EXERCISE AIM: Give back every record below in full and exactly, but without a single image.

-=-=-

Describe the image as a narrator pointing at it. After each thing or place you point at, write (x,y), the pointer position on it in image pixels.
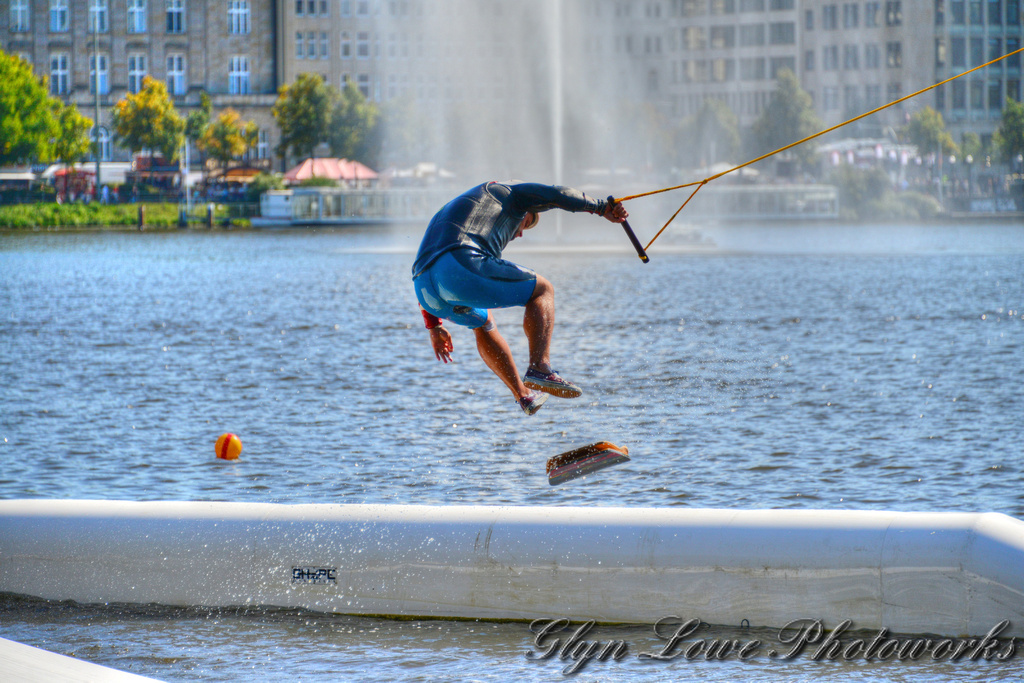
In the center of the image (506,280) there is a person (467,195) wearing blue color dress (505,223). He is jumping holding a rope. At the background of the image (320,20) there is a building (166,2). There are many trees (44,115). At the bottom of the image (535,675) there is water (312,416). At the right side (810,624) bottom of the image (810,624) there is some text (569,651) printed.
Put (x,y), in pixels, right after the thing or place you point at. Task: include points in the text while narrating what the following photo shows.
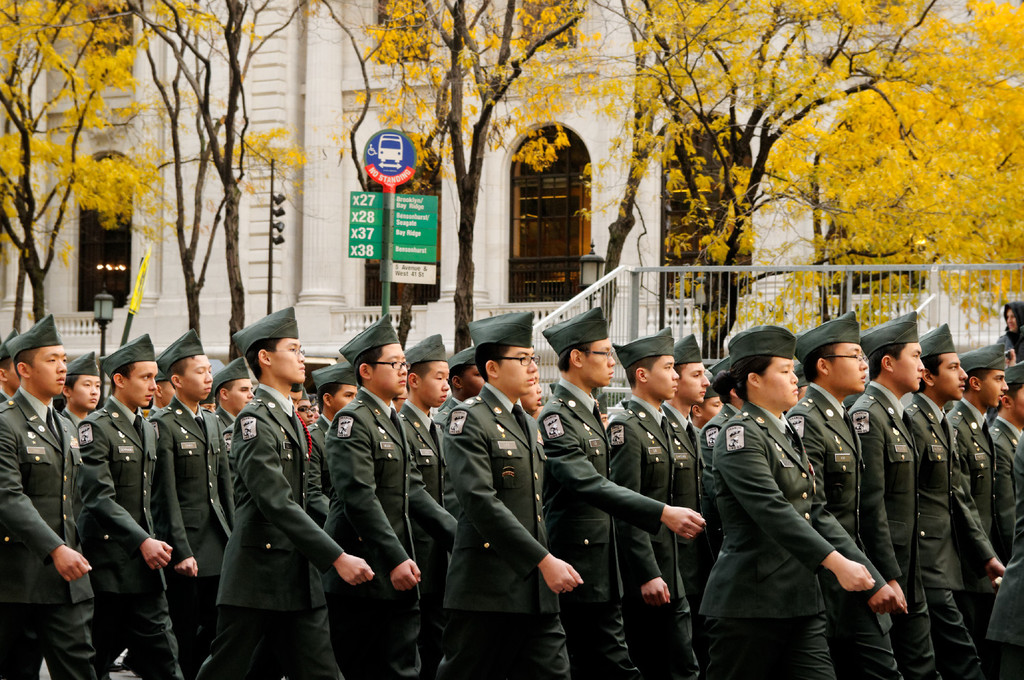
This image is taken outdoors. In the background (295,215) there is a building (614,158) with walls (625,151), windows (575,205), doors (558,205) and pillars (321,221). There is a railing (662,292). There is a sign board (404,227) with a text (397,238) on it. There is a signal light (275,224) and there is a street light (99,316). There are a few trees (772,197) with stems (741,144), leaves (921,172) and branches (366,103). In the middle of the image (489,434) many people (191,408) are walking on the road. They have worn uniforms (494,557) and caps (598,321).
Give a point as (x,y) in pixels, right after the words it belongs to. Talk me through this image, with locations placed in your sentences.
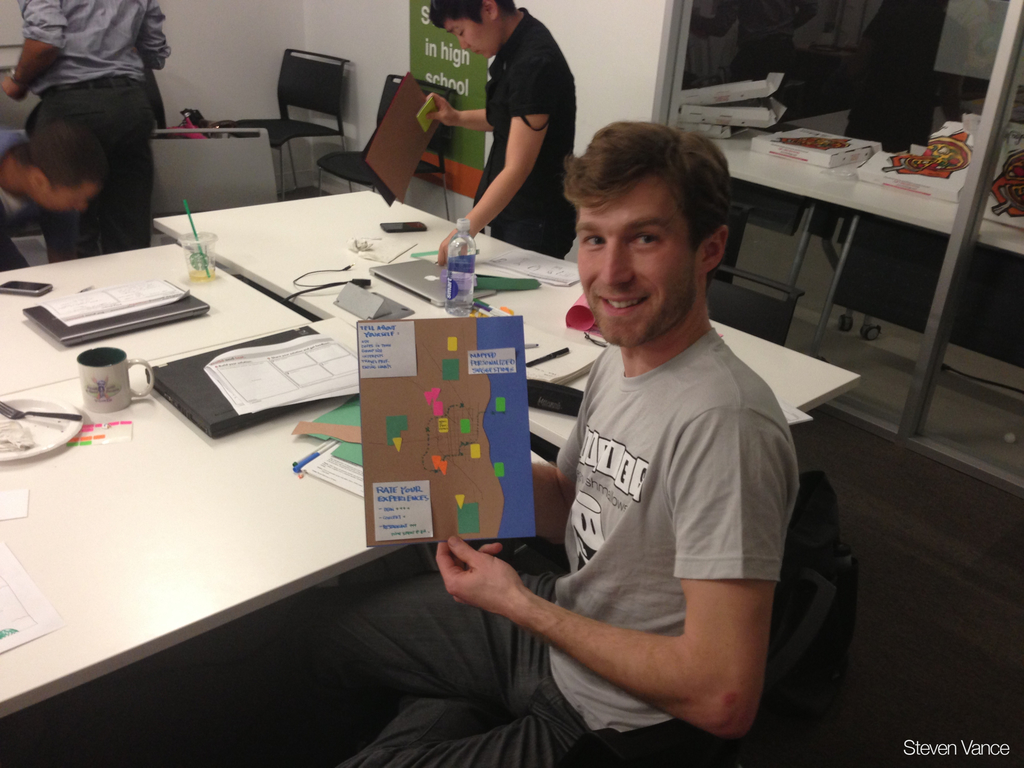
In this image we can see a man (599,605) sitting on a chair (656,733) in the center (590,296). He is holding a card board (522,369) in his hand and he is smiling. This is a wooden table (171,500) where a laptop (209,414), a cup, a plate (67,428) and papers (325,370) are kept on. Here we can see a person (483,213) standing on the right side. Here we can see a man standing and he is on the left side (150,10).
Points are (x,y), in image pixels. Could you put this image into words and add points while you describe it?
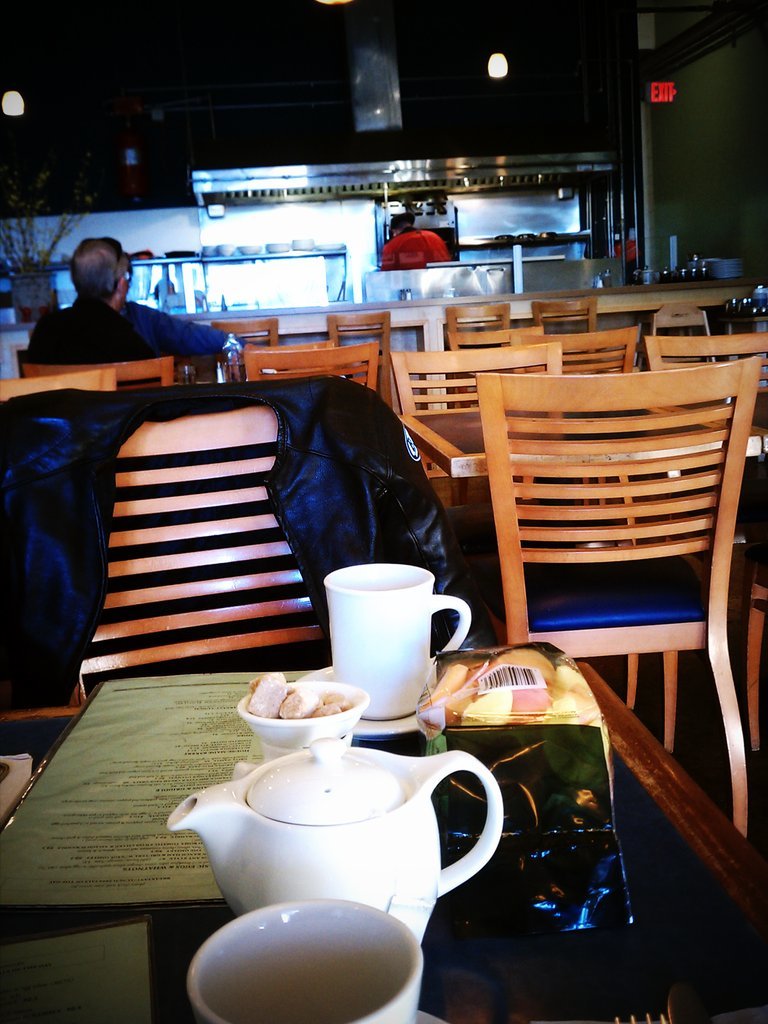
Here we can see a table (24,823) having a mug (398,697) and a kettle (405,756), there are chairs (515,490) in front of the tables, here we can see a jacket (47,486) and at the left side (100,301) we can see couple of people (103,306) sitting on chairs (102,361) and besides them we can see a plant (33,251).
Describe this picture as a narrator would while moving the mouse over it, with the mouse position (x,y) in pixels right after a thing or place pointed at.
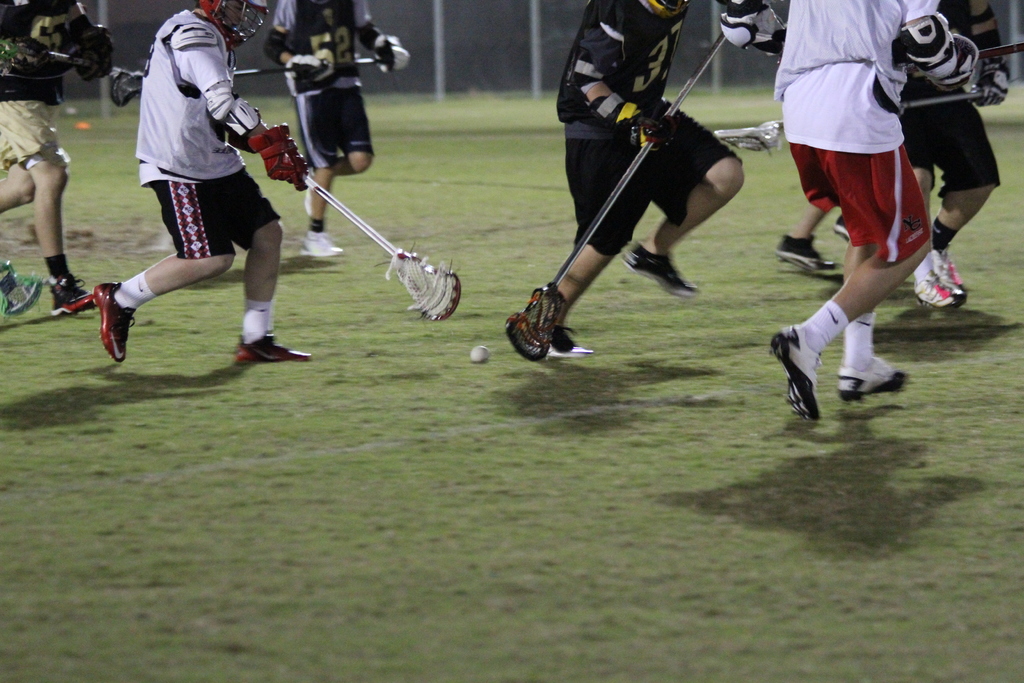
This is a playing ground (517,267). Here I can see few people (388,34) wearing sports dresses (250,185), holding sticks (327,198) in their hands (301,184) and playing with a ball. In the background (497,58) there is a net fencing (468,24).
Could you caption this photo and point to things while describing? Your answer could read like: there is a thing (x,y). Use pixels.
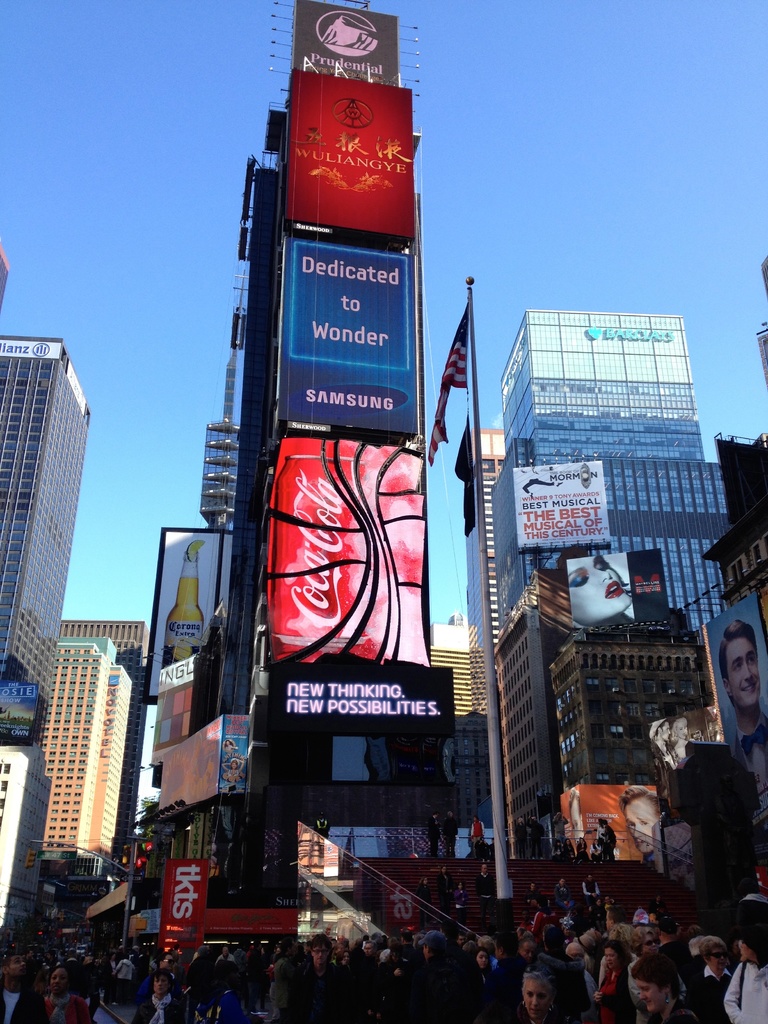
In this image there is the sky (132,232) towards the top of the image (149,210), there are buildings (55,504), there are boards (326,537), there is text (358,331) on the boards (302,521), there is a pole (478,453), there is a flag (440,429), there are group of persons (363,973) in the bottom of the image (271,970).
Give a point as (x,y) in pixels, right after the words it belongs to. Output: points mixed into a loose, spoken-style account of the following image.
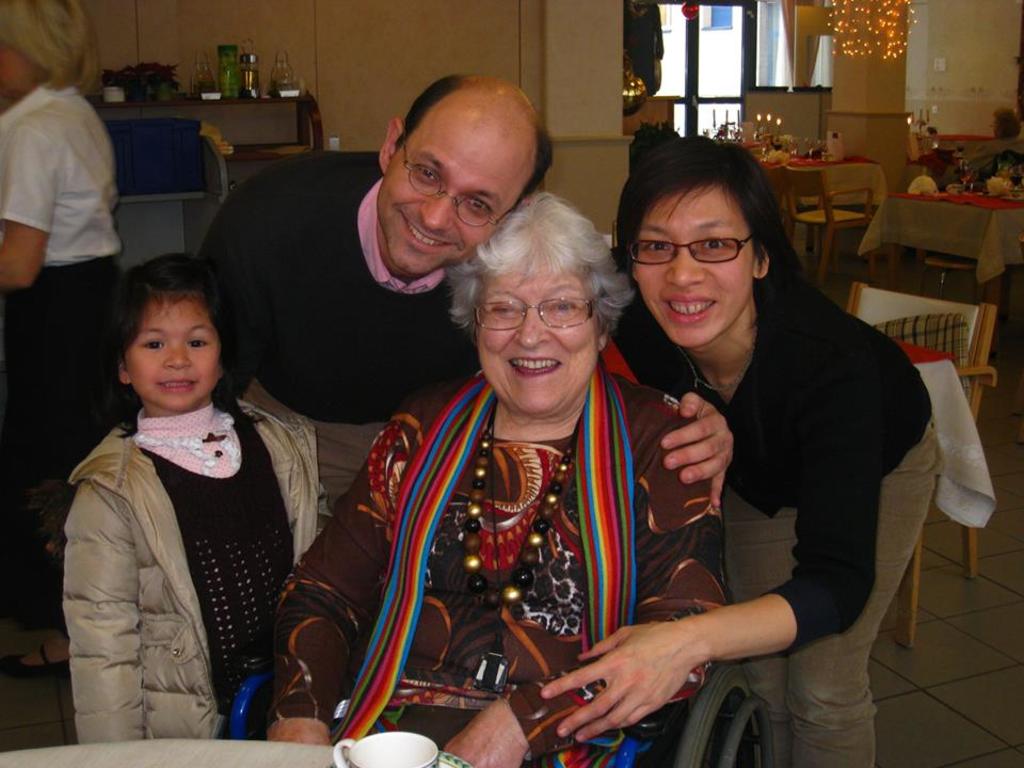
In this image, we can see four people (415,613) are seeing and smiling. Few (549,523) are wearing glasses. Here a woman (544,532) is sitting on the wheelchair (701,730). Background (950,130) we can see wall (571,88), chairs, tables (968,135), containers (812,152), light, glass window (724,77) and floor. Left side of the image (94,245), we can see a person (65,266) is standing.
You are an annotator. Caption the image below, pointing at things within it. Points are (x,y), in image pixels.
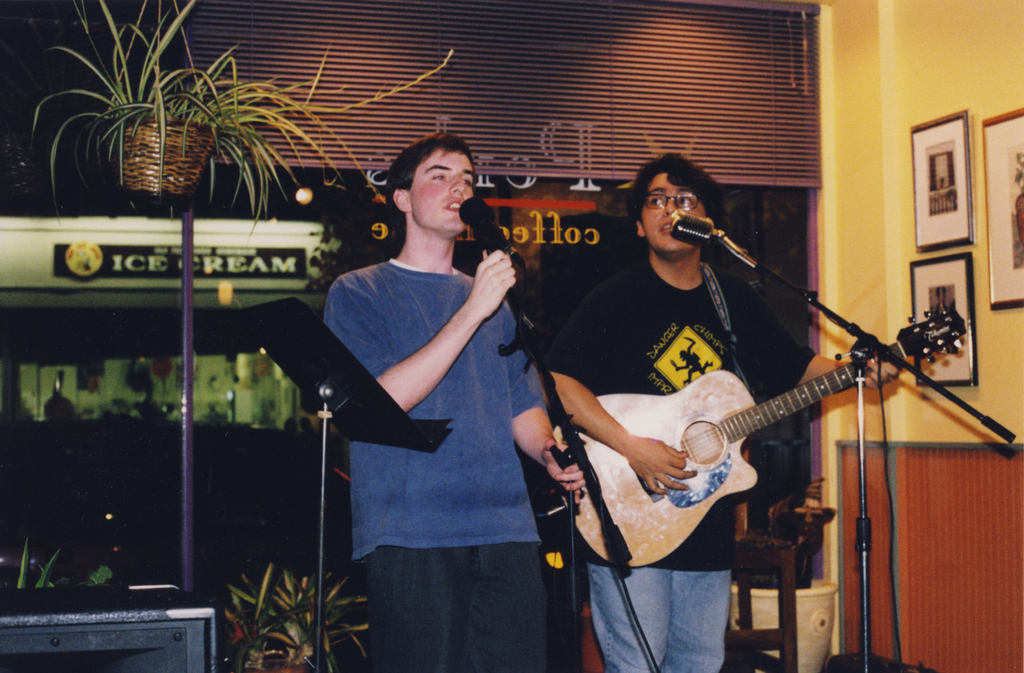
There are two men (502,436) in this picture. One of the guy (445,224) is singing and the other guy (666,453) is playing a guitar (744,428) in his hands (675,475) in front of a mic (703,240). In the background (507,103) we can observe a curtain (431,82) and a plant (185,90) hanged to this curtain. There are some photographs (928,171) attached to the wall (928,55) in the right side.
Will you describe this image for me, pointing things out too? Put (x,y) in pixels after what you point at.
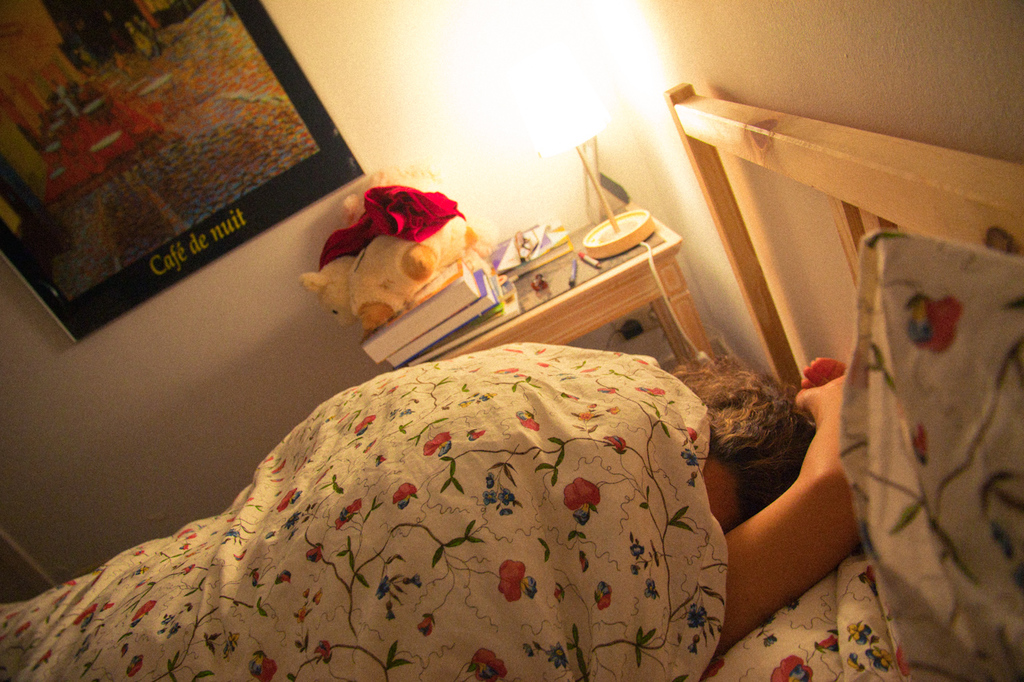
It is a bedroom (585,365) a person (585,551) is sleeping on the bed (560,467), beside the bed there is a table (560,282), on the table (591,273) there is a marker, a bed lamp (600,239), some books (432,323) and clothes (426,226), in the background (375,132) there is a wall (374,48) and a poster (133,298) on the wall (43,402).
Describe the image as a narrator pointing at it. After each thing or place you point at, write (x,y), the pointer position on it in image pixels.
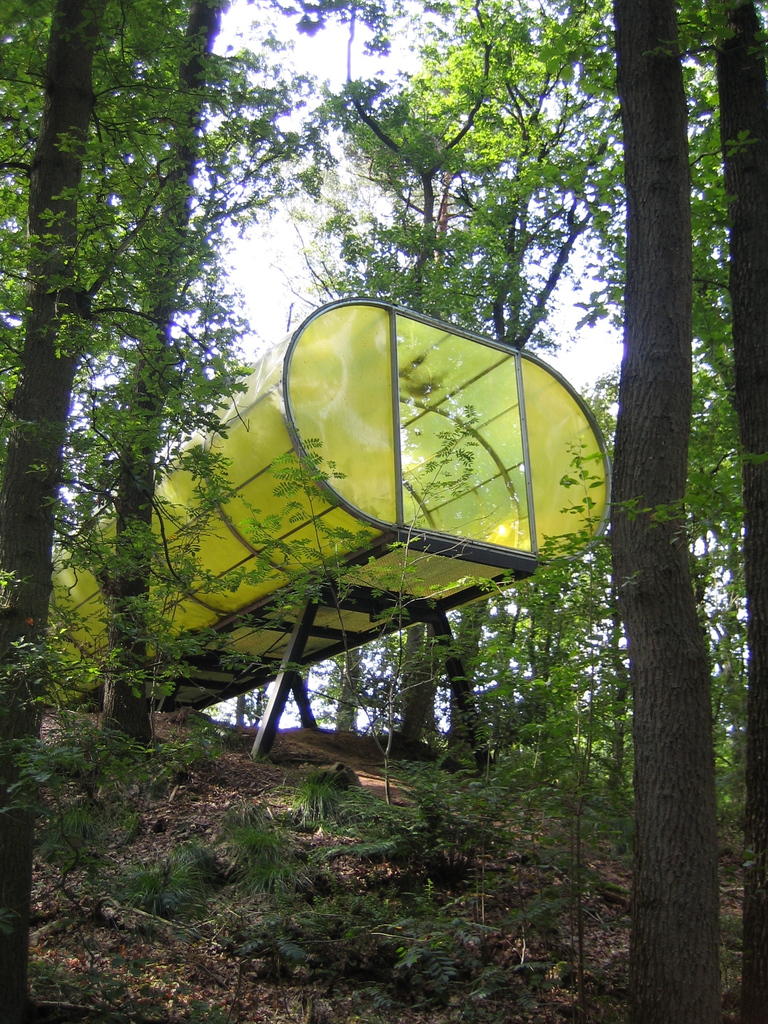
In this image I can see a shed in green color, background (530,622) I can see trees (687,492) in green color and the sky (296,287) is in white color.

-=-=-

ANSWER TO THIS TASK:
Describe the image as a narrator pointing at it. After each thing or place you point at, write (x,y), the pointer position on it in image pixels.
In the center of the image (506,280) there is a person (467,195) wearing blue color dress (505,223). He is jumping holding a rope. At the background of the image (320,20) there is a building (166,2). There are many trees (44,115). At the bottom of the image (535,675) there is water (312,416). At the right side (810,624) bottom of the image (810,624) there is some text (569,651) printed.
Put (x,y), in pixels, right after the thing or place you point at. Task: include points in the text while narrating what the following photo shows.
This image is taken outdoors. In the background (295,215) there is a building (614,158) with walls (625,151), windows (575,205), doors (558,205) and pillars (321,221). There is a railing (662,292). There is a sign board (404,227) with a text (397,238) on it. There is a signal light (275,224) and there is a street light (99,316). There are a few trees (772,197) with stems (741,144), leaves (921,172) and branches (366,103). In the middle of the image (489,434) many people (191,408) are walking on the road. They have worn uniforms (494,557) and caps (598,321).
Give a point as (x,y) in pixels, right after the words it belongs to. Talk me through this image, with locations placed in your sentences.
In this image we can see a man (599,605) sitting on a chair (656,733) in the center (590,296). He is holding a card board (522,369) in his hand and he is smiling. This is a wooden table (171,500) where a laptop (209,414), a cup, a plate (67,428) and papers (325,370) are kept on. Here we can see a person (483,213) standing on the right side. Here we can see a man standing and he is on the left side (150,10).
Points are (x,y), in image pixels. Could you put this image into words and add points while you describe it?
Here we can see a table (24,823) having a mug (398,697) and a kettle (405,756), there are chairs (515,490) in front of the tables, here we can see a jacket (47,486) and at the left side (100,301) we can see couple of people (103,306) sitting on chairs (102,361) and besides them we can see a plant (33,251).
Describe this picture as a narrator would while moving the mouse over it, with the mouse position (x,y) in pixels right after a thing or place pointed at.
This is a playing ground (517,267). Here I can see few people (388,34) wearing sports dresses (250,185), holding sticks (327,198) in their hands (301,184) and playing with a ball. In the background (497,58) there is a net fencing (468,24).
Could you caption this photo and point to things while describing? Your answer could read like: there is a thing (x,y). Use pixels.
In this image there is the sky (132,232) towards the top of the image (149,210), there are buildings (55,504), there are boards (326,537), there is text (358,331) on the boards (302,521), there is a pole (478,453), there is a flag (440,429), there are group of persons (363,973) in the bottom of the image (271,970).
Give a point as (x,y) in pixels, right after the words it belongs to. Output: points mixed into a loose, spoken-style account of the following image.
In this image, we can see four people (415,613) are seeing and smiling. Few (549,523) are wearing glasses. Here a woman (544,532) is sitting on the wheelchair (701,730). Background (950,130) we can see wall (571,88), chairs, tables (968,135), containers (812,152), light, glass window (724,77) and floor. Left side of the image (94,245), we can see a person (65,266) is standing.
You are an annotator. Caption the image below, pointing at things within it. Points are (x,y), in image pixels.
There are two men (502,436) in this picture. One of the guy (445,224) is singing and the other guy (666,453) is playing a guitar (744,428) in his hands (675,475) in front of a mic (703,240). In the background (507,103) we can observe a curtain (431,82) and a plant (185,90) hanged to this curtain. There are some photographs (928,171) attached to the wall (928,55) in the right side.
Will you describe this image for me, pointing things out too? Put (x,y) in pixels after what you point at.
It is a bedroom (585,365) a person (585,551) is sleeping on the bed (560,467), beside the bed there is a table (560,282), on the table (591,273) there is a marker, a bed lamp (600,239), some books (432,323) and clothes (426,226), in the background (375,132) there is a wall (374,48) and a poster (133,298) on the wall (43,402).
Describe the image as a narrator pointing at it. After each thing or place you point at, write (x,y), the pointer position on it in image pixels.
In this image I can see a shed in green color, background (530,622) I can see trees (687,492) in green color and the sky (296,287) is in white color.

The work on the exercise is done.